Il fait ses études au Talmud Torah de la rue Vauquelin, à Paris, terminant en 1925. Après un baccalauréat de sciences, lettres et philosophie, également obtenu à Paris, il entre en 1932 à l’École rabbinique de France (SIF), où il devient rabbin le 1er octobre 1937. Il poursuit parallèlement des études de Langues sémitiques anciennes à la Sorbonne, parmi lesquelles l’araméen et le syriaque.

Effectuant son service militaire en Alsace du 15 octobre 1937 au 1er septembre 1939, il n’est pas démobilisé à la déclaration de la Seconde Guerre mondiale. Il sera chef des transmissions d’un groupe d’artillerie du 12e R.A.D. (Régiment d'Artillerie Divisionnaire) et Aumônier de la 87e D.I.A. Sa bravoure et le soutien moral qu’il procure aux troupes lui valent la Croix de guerre avec étoile de Bronze.
Démobilisé à Châteauroux le 25 juillet 1940, il reçoit une deuxième citation pour la Croix de guerre (1939-1945), à l’Ordre de l’Armée, avec palme.

Il est ensuite nommé rabbin pour les départements français de la Corrèze, de la Creuse et du Lot, et basé à Brive-la-Gaillarde. Il demeure Villa du Mont-Blanc, avenue Turgot, à Brive, et y crée son premier cercle d’études. La population juive comprend alors de nombreux réfugiés, incluant un large segment provenant d’Alsace et d’autres régions occupées par l’envahisseur nazi. Il aide nombre d'entre eux à trouver un pays de refuge, le plus souvent Cuba, avec l'aide de la plus ancienne agence s'occupant de réfugiés aux États-Unis, la HIAS. Lui-même ne songe pas à quitter le pays, au vu de ses responsabilités envers la communauté. Il réussit également à libérer nombre de détenus dans les camps de transit, dont le camp de Gurs.

Parallèlement à ses activités communautaires, David Feuerwerker se joint à Edmond Michelet, chef du mouvement de Résistance intérieure française Combat. Il fournira de nombreux faux papiers aux résistants. Son nom de guerre est Jacques Portal. Six mois avant la fin de la guerre, les Allemands finissent par se douter du rôle joué par le rabbin de Brive dans la résistance. Cependant celui-ci, après avoir reçu l’information fiable qu’il est sur la liste d’arrestation de la Gestapo, décide de prendre les devants, et prend la décision difficile, en accord avec son épouse Antoinette Feuerwerker, de quitter Brive seul pour la seule destination possible, la Suisse.

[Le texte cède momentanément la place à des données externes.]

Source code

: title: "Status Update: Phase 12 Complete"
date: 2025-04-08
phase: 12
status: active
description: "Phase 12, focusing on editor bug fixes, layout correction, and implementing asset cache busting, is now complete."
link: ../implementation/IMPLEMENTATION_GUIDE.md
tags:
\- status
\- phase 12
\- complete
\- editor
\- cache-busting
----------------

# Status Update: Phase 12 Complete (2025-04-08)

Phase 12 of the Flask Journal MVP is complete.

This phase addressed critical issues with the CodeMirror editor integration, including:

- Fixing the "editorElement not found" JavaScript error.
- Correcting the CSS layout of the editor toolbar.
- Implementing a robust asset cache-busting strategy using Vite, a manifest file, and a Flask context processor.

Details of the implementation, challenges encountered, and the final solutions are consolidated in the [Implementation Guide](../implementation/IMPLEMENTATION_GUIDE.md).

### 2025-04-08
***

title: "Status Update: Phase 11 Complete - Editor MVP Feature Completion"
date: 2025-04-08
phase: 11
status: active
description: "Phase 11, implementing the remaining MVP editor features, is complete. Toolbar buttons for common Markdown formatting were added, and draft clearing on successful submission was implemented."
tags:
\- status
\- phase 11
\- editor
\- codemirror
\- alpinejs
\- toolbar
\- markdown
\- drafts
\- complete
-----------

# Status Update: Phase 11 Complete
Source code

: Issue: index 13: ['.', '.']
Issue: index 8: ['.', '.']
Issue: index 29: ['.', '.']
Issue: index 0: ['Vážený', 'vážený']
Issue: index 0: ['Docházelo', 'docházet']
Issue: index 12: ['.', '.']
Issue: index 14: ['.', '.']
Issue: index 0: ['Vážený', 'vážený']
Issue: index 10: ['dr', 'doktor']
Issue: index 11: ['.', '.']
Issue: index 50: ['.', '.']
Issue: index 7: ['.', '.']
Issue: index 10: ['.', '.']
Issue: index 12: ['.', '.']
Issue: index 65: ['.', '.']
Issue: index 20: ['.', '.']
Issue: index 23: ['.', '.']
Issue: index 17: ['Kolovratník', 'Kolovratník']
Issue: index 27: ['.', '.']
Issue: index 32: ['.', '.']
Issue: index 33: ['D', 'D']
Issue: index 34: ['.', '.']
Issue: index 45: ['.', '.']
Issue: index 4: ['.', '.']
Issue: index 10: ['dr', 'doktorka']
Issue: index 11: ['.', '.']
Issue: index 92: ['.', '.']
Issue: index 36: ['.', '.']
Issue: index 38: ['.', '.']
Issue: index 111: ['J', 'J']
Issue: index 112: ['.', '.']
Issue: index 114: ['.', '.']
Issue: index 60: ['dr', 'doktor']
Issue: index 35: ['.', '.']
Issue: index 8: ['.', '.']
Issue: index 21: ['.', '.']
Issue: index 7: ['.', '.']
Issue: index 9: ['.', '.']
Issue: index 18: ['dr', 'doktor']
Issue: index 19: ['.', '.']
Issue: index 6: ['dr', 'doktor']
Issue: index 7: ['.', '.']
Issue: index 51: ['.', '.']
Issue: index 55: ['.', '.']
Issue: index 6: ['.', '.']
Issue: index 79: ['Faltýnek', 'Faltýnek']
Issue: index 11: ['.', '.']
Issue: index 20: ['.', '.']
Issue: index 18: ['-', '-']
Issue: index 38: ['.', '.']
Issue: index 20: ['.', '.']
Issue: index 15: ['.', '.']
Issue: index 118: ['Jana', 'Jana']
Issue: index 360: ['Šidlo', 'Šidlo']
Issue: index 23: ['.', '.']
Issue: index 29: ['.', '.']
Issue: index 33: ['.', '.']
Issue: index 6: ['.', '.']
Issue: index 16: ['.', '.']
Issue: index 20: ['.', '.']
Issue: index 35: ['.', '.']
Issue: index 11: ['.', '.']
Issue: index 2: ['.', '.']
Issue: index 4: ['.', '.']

C’est Antoinette qui obtient de Jacques Soustelle, alors dirigeant de la Résistance, la filière pour le passage clandestin vers l’état neutre, qui se fera à Divonne-les-Bains. Arrivé en Suisse, dans sa ville natale de Genève, David Feuerwerker est emprisonné par les autorités suisses, mais sa vie n’est plus en danger immédiat. Le médecin d’enfants à l’OSE, Gaston Lévy (1902-1990) témoigne de l’aide apportée par le rabbin Feuerwerker en ce temps : La communauté juive de Genève avait été avertie par l’OSE de la présence d’un pédiatre parisien à Champel [camp d’accueil de réfugiés en Suisse].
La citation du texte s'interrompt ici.